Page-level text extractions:
---*---

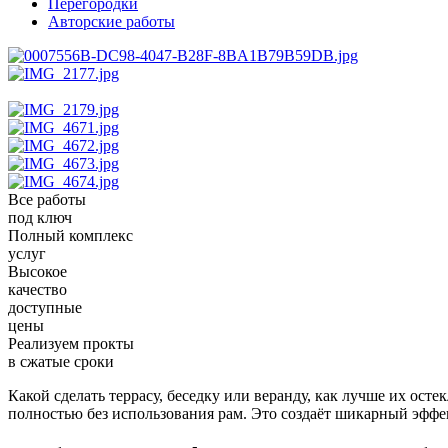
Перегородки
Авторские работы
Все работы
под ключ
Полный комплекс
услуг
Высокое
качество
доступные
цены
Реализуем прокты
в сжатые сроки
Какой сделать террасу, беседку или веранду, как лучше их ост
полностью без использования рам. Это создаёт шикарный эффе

---*---

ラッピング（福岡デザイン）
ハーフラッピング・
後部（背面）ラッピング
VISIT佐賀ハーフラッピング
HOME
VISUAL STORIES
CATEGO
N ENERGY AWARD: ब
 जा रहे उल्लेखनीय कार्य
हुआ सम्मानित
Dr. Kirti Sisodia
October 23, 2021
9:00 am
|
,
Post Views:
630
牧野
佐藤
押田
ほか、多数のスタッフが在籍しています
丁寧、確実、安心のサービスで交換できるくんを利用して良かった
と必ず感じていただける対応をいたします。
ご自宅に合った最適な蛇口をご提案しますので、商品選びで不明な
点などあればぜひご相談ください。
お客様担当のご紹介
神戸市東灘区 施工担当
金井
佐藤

---*---

Put the lines between the ones holding "Перегородки" and "полностью без использования", inclusive, into a Markdown table with the columns No. and Line. Number each line and skip any blank lines.

| No. | Line |
|---|---|
| 1 | Перегородки |
| 2 | Авторские работы |
| 3 | Все работы |
| 4 | под ключ |
| 5 | Полный комплекс |
| 6 | услуг |
| 7 | Высокое |
| 8 | качество |
| 9 | доступные |
| 10 | цены |
| 11 | Реализуем прокты |
| 12 | в сжатые сроки |
| 13 | Какой сделать террасу, беседку или веранду, как лучше их ост |
| 14 | полностью без использования рам. Это создаёт шикарный эффе |